Required action >> Restate every line of the material, word for word.

━━━

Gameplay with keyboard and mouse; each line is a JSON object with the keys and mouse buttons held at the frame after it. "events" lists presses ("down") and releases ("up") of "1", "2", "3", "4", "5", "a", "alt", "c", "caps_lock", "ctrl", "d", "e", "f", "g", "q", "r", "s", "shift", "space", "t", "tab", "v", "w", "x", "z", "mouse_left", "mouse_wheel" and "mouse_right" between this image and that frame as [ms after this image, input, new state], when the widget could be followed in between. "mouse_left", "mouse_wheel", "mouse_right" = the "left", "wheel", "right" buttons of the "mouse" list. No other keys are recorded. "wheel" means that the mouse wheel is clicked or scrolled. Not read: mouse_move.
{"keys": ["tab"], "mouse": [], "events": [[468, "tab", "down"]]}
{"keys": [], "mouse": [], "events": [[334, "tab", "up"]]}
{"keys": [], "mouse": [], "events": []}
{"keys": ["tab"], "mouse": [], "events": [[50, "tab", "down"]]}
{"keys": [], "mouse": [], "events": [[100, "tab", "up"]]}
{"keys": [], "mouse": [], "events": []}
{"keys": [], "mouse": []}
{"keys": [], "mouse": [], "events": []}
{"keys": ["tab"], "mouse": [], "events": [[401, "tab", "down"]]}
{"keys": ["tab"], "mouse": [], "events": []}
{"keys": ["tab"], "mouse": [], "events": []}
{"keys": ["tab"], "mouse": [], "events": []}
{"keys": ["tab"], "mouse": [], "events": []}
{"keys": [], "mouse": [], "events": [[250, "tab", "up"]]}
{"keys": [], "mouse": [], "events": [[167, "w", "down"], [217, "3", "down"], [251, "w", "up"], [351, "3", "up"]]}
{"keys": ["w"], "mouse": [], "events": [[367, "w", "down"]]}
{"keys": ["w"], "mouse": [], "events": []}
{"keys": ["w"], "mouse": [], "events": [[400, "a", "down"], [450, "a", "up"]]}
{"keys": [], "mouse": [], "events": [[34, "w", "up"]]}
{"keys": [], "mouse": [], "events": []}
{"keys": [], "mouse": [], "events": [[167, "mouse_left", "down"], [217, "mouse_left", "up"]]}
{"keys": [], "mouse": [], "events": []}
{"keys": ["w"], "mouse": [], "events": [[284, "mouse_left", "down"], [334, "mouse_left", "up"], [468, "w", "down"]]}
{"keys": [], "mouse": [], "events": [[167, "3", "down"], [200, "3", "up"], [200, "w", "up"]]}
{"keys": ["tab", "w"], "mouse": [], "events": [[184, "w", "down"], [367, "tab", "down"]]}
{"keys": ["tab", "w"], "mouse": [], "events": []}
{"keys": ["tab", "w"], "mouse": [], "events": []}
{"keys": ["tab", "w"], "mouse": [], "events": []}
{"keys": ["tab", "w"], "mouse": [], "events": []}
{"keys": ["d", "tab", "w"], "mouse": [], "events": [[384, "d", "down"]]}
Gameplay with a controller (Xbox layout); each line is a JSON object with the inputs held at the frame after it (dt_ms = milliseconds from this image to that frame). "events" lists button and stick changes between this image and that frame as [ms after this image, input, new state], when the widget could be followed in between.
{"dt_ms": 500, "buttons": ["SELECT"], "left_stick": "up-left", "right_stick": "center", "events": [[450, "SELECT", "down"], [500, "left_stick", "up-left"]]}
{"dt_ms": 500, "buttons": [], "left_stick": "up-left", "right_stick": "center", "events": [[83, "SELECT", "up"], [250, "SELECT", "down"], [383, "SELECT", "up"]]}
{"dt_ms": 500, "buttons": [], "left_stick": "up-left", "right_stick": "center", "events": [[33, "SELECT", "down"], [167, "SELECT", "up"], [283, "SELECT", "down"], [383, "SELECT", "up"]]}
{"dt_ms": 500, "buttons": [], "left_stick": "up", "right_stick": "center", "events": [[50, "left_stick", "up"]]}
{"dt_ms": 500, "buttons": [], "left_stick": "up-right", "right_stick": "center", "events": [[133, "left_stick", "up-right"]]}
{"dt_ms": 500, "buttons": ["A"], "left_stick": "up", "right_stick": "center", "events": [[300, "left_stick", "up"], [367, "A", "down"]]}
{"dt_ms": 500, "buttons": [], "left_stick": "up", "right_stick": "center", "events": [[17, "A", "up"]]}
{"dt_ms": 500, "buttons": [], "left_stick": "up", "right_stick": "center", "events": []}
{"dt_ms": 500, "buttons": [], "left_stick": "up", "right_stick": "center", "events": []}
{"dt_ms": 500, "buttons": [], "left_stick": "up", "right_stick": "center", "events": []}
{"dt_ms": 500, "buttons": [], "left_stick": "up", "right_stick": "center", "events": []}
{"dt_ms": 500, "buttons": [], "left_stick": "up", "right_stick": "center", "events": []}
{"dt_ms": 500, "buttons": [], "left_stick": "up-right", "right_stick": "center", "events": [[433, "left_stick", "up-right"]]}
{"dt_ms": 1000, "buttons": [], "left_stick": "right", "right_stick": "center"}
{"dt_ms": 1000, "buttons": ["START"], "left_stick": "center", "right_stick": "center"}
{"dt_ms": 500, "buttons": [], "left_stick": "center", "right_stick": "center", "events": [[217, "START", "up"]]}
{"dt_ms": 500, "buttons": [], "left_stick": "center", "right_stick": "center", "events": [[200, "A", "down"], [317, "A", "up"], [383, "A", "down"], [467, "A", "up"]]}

━━━

Completed task >>
Gameplay with keyboard and mouse; each line is a JSON object with the keys and mouse buttons held at the frame after it. "events" lists presses ("down") and releases ("up") of "1", "2", "3", "4", "5", "a", "alt", "c", "caps_lock", "ctrl", "d", "e", "f", "g", "q", "r", "s", "shift", "space", "t", "tab", "v", "w", "x", "z", "mouse_left", "mouse_wheel" and "mouse_right" between this image and that frame as [ms after this image, input, new state], when the widget could be followed in between. "mouse_left", "mouse_wheel", "mouse_right" = the "left", "wheel", "right" buttons of the "mouse" list. No other keys are recorded. "wheel" means that the mouse wheel is clicked or scrolled. Not read: mouse_move.
{"keys": ["tab"], "mouse": [], "events": [[468, "tab", "down"]]}
{"keys": [], "mouse": [], "events": [[334, "tab", "up"]]}
{"keys": [], "mouse": [], "events": []}
{"keys": ["tab"], "mouse": [], "events": [[50, "tab", "down"]]}
{"keys": [], "mouse": [], "events": [[100, "tab", "up"]]}
{"keys": [], "mouse": [], "events": []}
{"keys": [], "mouse": []}
{"keys": [], "mouse": [], "events": []}
{"keys": ["tab"], "mouse": [], "events": [[401, "tab", "down"]]}
{"keys": ["tab"], "mouse": [], "events": []}
{"keys": ["tab"], "mouse": [], "events": []}
{"keys": ["tab"], "mouse": [], "events": []}
{"keys": ["tab"], "mouse": [], "events": []}
{"keys": [], "mouse": [], "events": [[250, "tab", "up"]]}
{"keys": [], "mouse": [], "events": [[167, "w", "down"], [217, "3", "down"], [251, "w", "up"], [351, "3", "up"]]}
{"keys": ["w"], "mouse": [], "events": [[367, "w", "down"]]}
{"keys": ["w"], "mouse": [], "events": []}
{"keys": ["w"], "mouse": [], "events": [[400, "a", "down"], [450, "a", "up"]]}
{"keys": [], "mouse": [], "events": [[34, "w", "up"]]}
{"keys": [], "mouse": [], "events": []}
{"keys": [], "mouse": [], "events": [[167, "mouse_left", "down"], [217, "mouse_left", "up"]]}
{"keys": [], "mouse": [], "events": []}
{"keys": ["w"], "mouse": [], "events": [[284, "mouse_left", "down"], [334, "mouse_left", "up"], [468, "w", "down"]]}
{"keys": [], "mouse": [], "events": [[167, "3", "down"], [200, "3", "up"], [200, "w", "up"]]}
{"keys": ["tab", "w"], "mouse": [], "events": [[184, "w", "down"], [367, "tab", "down"]]}
{"keys": ["tab", "w"], "mouse": [], "events": []}
{"keys": ["tab", "w"], "mouse": [], "events": []}
{"keys": ["tab", "w"], "mouse": [], "events": []}
{"keys": ["tab", "w"], "mouse": [], "events": []}
{"keys": ["d", "tab", "w"], "mouse": [], "events": [[384, "d", "down"]]}
Gameplay with a controller (Xbox layout); each line is a JSON object with the inputs held at the frame after it (dt_ms = milliseconds from this image to that frame). "events" lists button and stick changes between this image and that frame as [ms after this image, input, new state], when the widget could be followed in between.
{"dt_ms": 500, "buttons": ["SELECT"], "left_stick": "up-left", "right_stick": "center", "events": [[450, "SELECT", "down"], [500, "left_stick", "up-left"]]}
{"dt_ms": 500, "buttons": [], "left_stick": "up-left", "right_stick": "center", "events": [[83, "SELECT", "up"], [250, "SELECT", "down"], [383, "SELECT", "up"]]}
{"dt_ms": 500, "buttons": [], "left_stick": "up-left", "right_stick": "center", "events": [[33, "SELECT", "down"], [167, "SELECT", "up"], [283, "SELECT", "down"], [383, "SELECT", "up"]]}
{"dt_ms": 500, "buttons": [], "left_stick": "up", "right_stick": "center", "events": [[50, "left_stick", "up"]]}
{"dt_ms": 500, "buttons": [], "left_stick": "up-right", "right_stick": "center", "events": [[133, "left_stick", "up-right"]]}
{"dt_ms": 500, "buttons": ["A"], "left_stick": "up", "right_stick": "center", "events": [[300, "left_stick", "up"], [367, "A", "down"]]}
{"dt_ms": 500, "buttons": [], "left_stick": "up", "right_stick": "center", "events": [[17, "A", "up"]]}
{"dt_ms": 500, "buttons": [], "left_stick": "up", "right_stick": "center", "events": []}
{"dt_ms": 500, "buttons": [], "left_stick": "up", "right_stick": "center", "events": []}
{"dt_ms": 500, "buttons": [], "left_stick": "up", "right_stick": "center", "events": []}
{"dt_ms": 500, "buttons": [], "left_stick": "up", "right_stick": "center", "events": []}
{"dt_ms": 500, "buttons": [], "left_stick": "up", "right_stick": "center", "events": []}
{"dt_ms": 500, "buttons": [], "left_stick": "up-right", "right_stick": "center", "events": [[433, "left_stick", "up-right"]]}
{"dt_ms": 1000, "buttons": [], "left_stick": "right", "right_stick": "center"}
{"dt_ms": 1000, "buttons": ["START"], "left_stick": "center", "right_stick": "center"}
{"dt_ms": 500, "buttons": [], "left_stick": "center", "right_stick": "center", "events": [[217, "START", "up"]]}
{"dt_ms": 500, "buttons": [], "left_stick": "center", "right_stick": "center", "events": [[200, "A", "down"], [317, "A", "up"], [383, "A", "down"], [467, "A", "up"]]}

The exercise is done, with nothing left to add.